Sunday, September 24, 2017


September 24, 2017

Theater last night, Lucia’s new play, one of the local pieces which I can, at last, unreservedly praise. The perspectives in the two person play are not equal– one is clearly right, the other clearly wrong– but the writing does not judge between them. Good performances, too. I have a peer. The people in the seat behind me said they saw Washington Place several times, and thought it was the best thing the Magnetic has yet done. AG paid for my drinks. Nevertheless, I was uncomfortable all evening, fearing that to enjoy myself would somehow be a betrayal of SS, not even sure anything I would do or say or feel were applicable to the situation. Wanted to offer my help as the theater moves forward, but ought I? WILL it move forward? No one was talking about “it,” and neither did I, unsure whether I was meant to know or not. But AG has not cancelled tomorrow’s rehearsal, so onward.

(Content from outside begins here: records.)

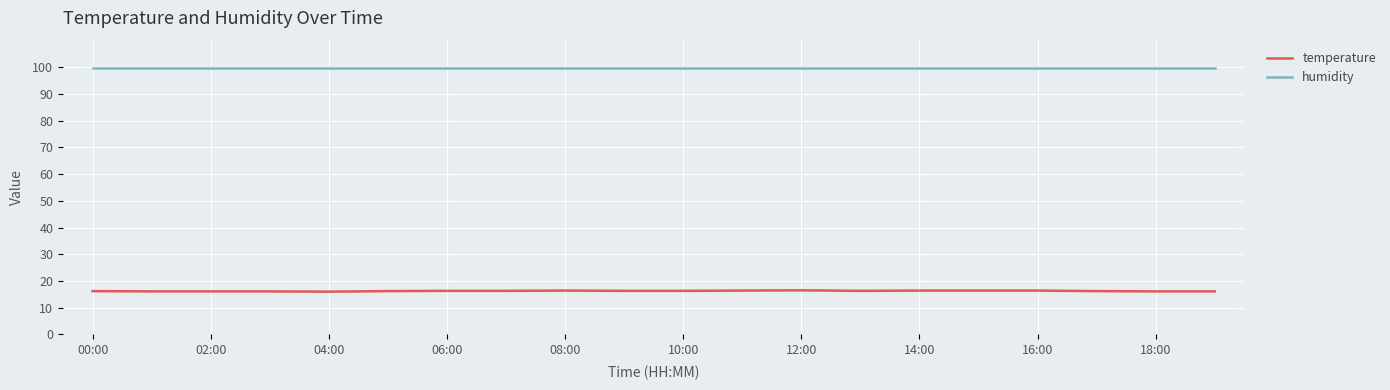

True or false: humidity and temperature intersect in this chart.

False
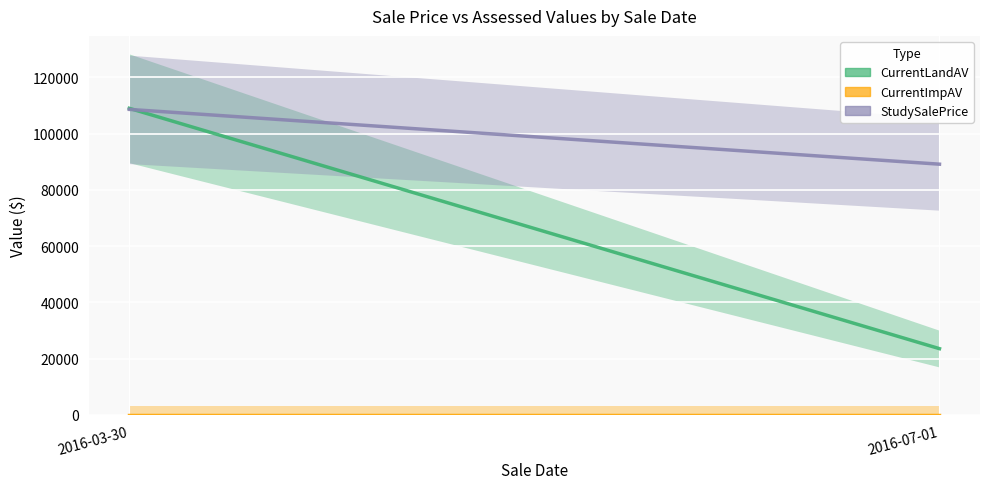

What is the maximum value shown in the chart?

109000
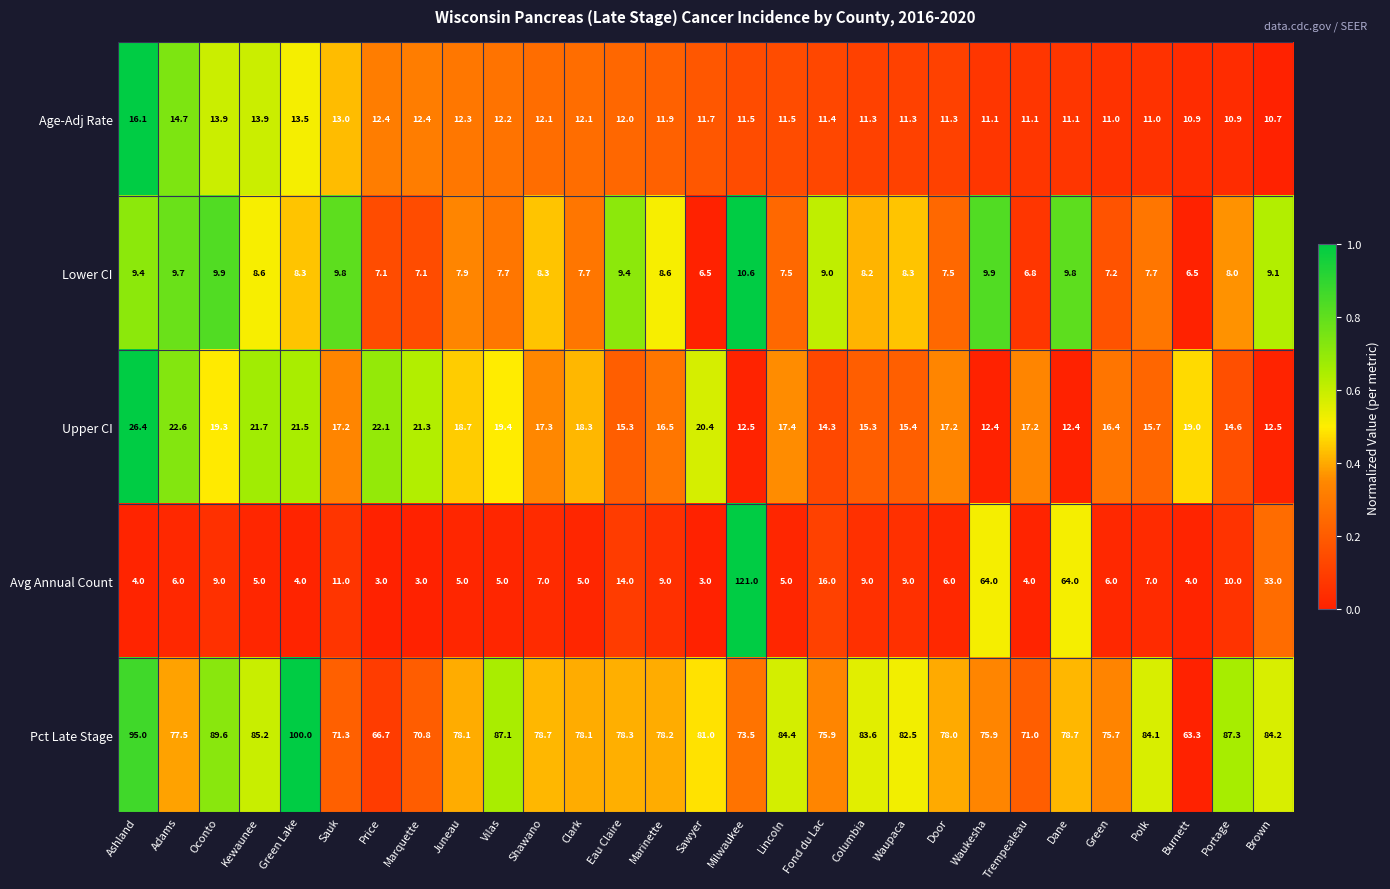

List the series in order of their peak value, lowest first.

Lower CI, Age-Adj Rate, Upper CI, Pct Late Stage, Avg Annual Count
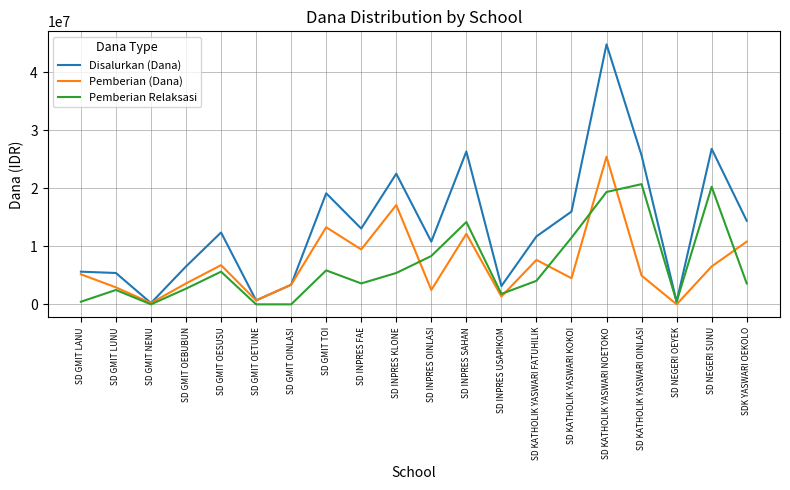

Rank the series by their maximum value, from lowest to highest.

Pemberian Relaksasi, Pemberian (Dana), Disalurkan (Dana)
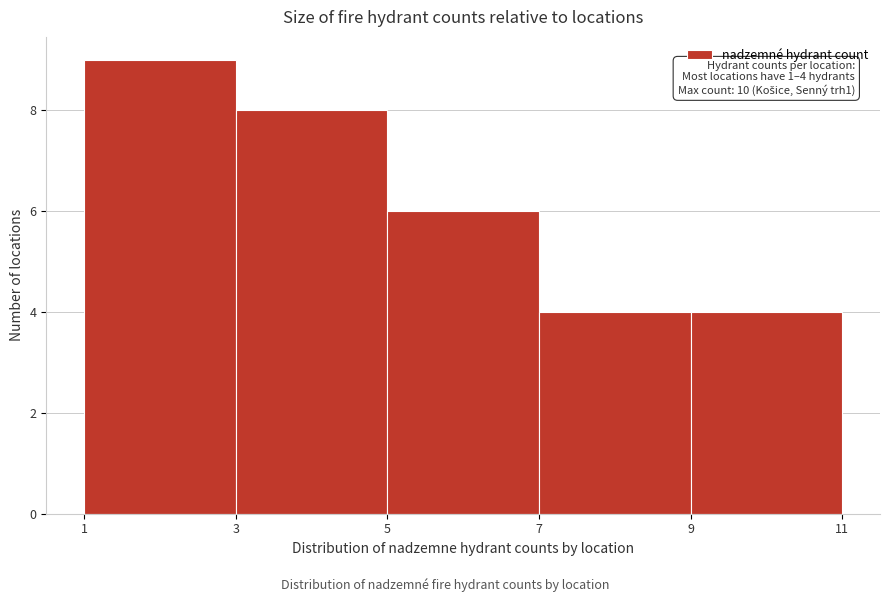

Which range on the x-axis has the tallest bar?

1 to 3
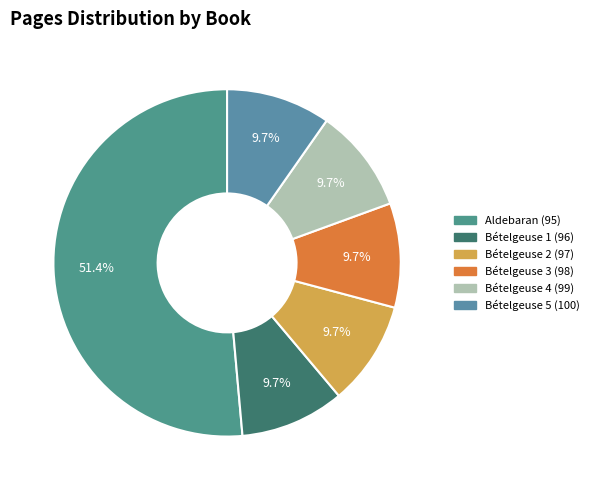

What percentage is NOT represented by Bételgeuse 5 (100)?

90.3%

Thought of Aunt Barbara. When my cousin Diane, her daughter, was not much more than a baby, Barbara and Diane and I were blackberry picking. Diane (being a baby) was smashing berries and upturning her bucket and not doing it “right.” I wanted to point this out, so our outing would not be futile. I realized that Diane was Barbara’s daughter, and so she would be predisposed to be on her side, but also that I was right, and trusted an adult to be on the side of the right disinterestedly.  So I made my complaint. My aunt’s response was, “You are hateful.” That was more than sixty years ago–perhaps I was six-- but it is as vivid as this moment. I stopped at the time and considered, Am I hateful? Have I been hateful all day, or was it just that one comment? I realized I had been foolish to think that she would take my side against her baby, but I had thought she might, given the reasonableness of my stand. I wonder today if “You are hateful” was her final and permanent evaluation of me. I can’t think of much I did to encourage her to change her mind. She is alive. She can be asked, but I do not have the courage. Perhaps she does not remember at all. Who ever means to be hateful?

A little more planting. Watching the orange fish in the pond circle slowly, glowing torpedoes, growing without aid from me.